Extrait du texte:
- - -

Kirikou,
Kom, et après ?
Questions à Didier Brunner et Patrick Moine
A
la tête des deux sociétés de production qui ont présenté
en salles en 1999 un dessin animé d’auteur (Les Armateurs
avec Kirikou
et la sorcière de Michel Ocelot, Les Films du Triangle
avec Le
Château des singes de Jean-François
Laguionie), Didier Brunner et Patrick Moine, s’ils n’ont pas
connu la même fortune, se rejoignent sur le bilan de ces expériences
et sur l’état des lieux de la production de longs métrages
d’animation en France aujourd’hui. Nous les avons rencontrés
séparément pour leur poser les mêmes questions.
La
production de votre premier long métrage d’animation a été
longue. A-t-il été difficile d’en réunir le
financement ?
Didier
Brunner : La production de Kirikou a demandé
cinq ans de travail, du premier scénario à l’achèvement
du film. A l’époque, il était difficile de présenter
un gros budget pour un tel projet : les investisseurs distinguaient le
film « commercial » (Le Château des singes)
et le film « art et essai » (Kirikou). Face à
un tel scepticisme, et alors que nous partions sur un assez petit budget
(21 MF) pour un projet ambitieux, il était difficile de trouver
le financement nécessaire. Celui-ci s’est articulé
autour de l’Avance sur recettes, qui a rempli son rôle d’incitateur
(2,2 MF), et de Canal+ (3,5 MF). Puis nous avons élaboré
un montage compliqué parce qu’international. Au bout du compte,
on peut dire que Kirikou est un film largement aidé par
les institutions (CNC, programme Média de l’Union européenne,
Eurimages, ministère de la Culture des communautés francophones
de Belgique…).
Patrick Moine : Entre la rencontre avec Jean-François
Laguionie et l’achèvement du film, cinq ans se sont écoulés,
dont trois et demi de production. L’Anglais Steve Walsh était
déjà de la partie ; avec un troisième partenaire,
allemand, nous avons pensé qu’il était possible de
lever les 40 MF que nous estimions nécessaires à un film
techniquement très exigeant. Nous avons dû le ramener à
35 MF, mais il a fini par en coûter un peu plus de 40 ! L’obtention
des financements a été plutôt facile, mais longue
et progressive. C’est l’Avance sur recettes (2,6 MF) puis
Canal+ (5 MF, auxquels s’est ajouté 1 MF en fin de production)
qui ont déclenché Eurimages (4 MF), suivi des investissements
allemands, anglais et hongrois.
Quelles ont été les principales
difficultés rencontrées par la production ?
DB
: D’abord, en raison de la structure du financement, nous
avons dû nous plier à un système de fabrication plus
proche de celui de la série (éclaté entre Paris,
Riga, Bruxelles, Angoulême…). Ensuite, un certain nombre d’éléments
n’ont pas facilité la tâche du producteur : on a beaucoup
parlé des seins des villageoises africaines, mais le fait de représenter
le petit Kirikou tout nu était un handicap encore plus lourd (impossibilité
de prévendre le film sur le marché anglo-saxon, réticences
en Belgique et en France dans le contexte de l’hystérie anti-pédophile
du moment…). Enfin, un partenaire ayant fait faillite, le film s’est
arrêté pendant un an, et nous l’avons terminé
en courant un gros risque financier, tributaire d’une bonne réussite
en salles.

- - -

Données fournies:
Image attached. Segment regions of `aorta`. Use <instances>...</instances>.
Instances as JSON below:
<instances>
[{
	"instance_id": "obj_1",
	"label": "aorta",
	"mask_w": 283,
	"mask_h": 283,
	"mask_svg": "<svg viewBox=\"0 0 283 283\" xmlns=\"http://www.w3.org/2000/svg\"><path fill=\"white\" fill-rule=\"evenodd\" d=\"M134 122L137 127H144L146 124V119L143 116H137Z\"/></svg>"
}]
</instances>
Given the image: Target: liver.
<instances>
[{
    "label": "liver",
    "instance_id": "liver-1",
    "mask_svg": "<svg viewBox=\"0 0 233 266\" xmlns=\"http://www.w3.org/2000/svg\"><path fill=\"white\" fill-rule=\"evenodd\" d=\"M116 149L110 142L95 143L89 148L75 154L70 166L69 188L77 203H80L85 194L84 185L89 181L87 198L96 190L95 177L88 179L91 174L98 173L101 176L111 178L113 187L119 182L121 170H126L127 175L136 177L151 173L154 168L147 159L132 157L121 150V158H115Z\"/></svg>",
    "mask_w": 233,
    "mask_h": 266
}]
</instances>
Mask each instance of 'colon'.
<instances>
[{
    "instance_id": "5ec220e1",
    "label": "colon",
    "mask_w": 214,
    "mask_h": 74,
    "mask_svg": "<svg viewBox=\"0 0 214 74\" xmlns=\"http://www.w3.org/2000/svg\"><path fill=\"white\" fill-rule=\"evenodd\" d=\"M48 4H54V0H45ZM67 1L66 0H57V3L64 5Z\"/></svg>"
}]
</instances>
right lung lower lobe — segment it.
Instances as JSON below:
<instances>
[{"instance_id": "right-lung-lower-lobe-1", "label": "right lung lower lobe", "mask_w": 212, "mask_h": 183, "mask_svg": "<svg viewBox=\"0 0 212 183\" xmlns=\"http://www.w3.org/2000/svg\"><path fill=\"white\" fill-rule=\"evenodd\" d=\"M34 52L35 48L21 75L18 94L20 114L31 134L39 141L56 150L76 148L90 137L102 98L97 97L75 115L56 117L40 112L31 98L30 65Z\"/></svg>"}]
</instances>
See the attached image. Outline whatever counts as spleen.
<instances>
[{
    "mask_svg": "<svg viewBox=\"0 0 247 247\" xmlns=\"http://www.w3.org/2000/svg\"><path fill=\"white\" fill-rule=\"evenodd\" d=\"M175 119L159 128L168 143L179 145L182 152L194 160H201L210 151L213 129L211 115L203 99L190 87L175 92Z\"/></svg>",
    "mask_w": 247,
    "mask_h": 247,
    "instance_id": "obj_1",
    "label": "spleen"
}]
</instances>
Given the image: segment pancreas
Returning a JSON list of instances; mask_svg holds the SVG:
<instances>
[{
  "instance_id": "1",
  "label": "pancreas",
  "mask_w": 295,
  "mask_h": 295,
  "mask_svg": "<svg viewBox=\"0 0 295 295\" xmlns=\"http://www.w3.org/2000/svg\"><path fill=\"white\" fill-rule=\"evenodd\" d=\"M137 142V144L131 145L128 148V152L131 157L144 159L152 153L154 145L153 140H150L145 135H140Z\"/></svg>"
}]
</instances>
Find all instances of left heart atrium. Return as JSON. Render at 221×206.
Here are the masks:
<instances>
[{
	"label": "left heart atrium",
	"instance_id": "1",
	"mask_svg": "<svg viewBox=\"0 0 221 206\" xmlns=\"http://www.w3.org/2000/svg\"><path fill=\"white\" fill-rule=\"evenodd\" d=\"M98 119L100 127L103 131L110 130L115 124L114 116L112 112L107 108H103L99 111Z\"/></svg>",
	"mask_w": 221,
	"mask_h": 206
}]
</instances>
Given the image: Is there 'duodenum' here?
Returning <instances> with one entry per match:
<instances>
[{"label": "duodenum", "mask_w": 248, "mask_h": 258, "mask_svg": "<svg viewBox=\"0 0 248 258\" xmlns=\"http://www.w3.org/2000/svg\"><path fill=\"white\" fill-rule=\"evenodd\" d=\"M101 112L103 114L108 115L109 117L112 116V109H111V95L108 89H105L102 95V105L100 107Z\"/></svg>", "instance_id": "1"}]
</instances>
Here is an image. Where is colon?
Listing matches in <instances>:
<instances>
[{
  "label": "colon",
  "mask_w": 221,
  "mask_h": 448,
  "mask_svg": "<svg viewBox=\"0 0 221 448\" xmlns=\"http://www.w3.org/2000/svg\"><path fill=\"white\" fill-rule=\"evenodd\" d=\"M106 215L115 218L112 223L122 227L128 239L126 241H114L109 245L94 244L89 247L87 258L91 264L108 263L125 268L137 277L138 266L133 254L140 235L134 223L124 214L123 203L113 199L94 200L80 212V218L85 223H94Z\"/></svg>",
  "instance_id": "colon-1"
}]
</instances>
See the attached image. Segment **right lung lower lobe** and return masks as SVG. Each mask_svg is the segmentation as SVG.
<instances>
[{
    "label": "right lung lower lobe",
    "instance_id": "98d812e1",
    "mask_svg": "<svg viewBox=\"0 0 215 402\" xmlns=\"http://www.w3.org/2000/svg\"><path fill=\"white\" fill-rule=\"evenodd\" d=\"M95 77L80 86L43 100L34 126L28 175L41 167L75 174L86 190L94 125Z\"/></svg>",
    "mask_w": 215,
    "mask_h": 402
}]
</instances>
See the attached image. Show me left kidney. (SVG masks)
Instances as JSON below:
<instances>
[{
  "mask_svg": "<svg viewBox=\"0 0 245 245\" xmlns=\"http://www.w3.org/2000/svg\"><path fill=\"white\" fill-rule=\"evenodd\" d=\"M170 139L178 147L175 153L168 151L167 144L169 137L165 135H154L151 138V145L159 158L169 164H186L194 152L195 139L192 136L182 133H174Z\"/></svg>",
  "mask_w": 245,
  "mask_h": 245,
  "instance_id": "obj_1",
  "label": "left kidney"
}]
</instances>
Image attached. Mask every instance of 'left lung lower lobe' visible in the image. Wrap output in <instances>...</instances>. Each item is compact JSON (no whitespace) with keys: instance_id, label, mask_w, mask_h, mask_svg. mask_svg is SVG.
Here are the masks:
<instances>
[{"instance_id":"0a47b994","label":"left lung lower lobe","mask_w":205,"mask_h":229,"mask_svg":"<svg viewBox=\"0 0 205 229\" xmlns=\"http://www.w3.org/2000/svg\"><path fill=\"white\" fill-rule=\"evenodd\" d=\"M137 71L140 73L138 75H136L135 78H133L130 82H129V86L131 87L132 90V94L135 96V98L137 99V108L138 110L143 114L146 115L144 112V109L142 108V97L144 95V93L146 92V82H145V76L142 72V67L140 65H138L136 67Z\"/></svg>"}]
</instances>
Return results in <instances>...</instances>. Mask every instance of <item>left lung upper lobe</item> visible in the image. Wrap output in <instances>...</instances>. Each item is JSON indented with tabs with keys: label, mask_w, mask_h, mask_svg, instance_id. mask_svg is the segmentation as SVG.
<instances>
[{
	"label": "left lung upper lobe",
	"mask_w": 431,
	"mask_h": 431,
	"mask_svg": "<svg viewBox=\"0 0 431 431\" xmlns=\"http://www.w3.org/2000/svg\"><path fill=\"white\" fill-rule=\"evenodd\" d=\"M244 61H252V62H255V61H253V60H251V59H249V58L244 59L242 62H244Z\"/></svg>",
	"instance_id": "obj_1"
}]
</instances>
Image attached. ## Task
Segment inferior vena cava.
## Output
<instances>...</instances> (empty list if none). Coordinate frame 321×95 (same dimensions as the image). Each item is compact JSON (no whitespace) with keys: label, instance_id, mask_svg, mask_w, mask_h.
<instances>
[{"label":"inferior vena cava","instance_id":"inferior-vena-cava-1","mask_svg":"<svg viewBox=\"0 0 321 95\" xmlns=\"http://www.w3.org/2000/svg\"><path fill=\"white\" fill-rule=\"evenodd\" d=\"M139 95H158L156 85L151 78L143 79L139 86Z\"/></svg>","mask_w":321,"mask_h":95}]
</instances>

- - -

Énoncé 1: D'après l'extrait du texte, combien de temps la production de Kirikou a-t-elle demandé, du premier scénario à l'achèvement du film ?
Énoncé 2: Recopiez les enregistrements depuis la ligne contenant « Image attached. ## Task » jusqu'à leur fin, bornes incluses, en substituant « Delineate » à « Segment » et sans rien changer d'autre.
L'extrait du texte et les enregistrements n'ont aucun lien entre eux.

Résultat 1: Cinq ans de travail.

Résultat 2:
Image attached. ## Task
Delineate inferior vena cava.
## Output
<instances>...</instances> (empty list if none). Coordinate frame 321×95 (same dimensions as the image). Each item is compact JSON (no whitespace) with keys: label, instance_id, mask_svg, mask_w, mask_h.
<instances>
[{"label":"inferior vena cava","instance_id":"inferior-vena-cava-1","mask_svg":"<svg viewBox=\"0 0 321 95\" xmlns=\"http://www.w3.org/2000/svg\"><path fill=\"white\" fill-rule=\"evenodd\" d=\"M139 95H158L156 85L151 78L143 79L139 86Z\"/></svg>","mask_w":321,"mask_h":95}]
</instances>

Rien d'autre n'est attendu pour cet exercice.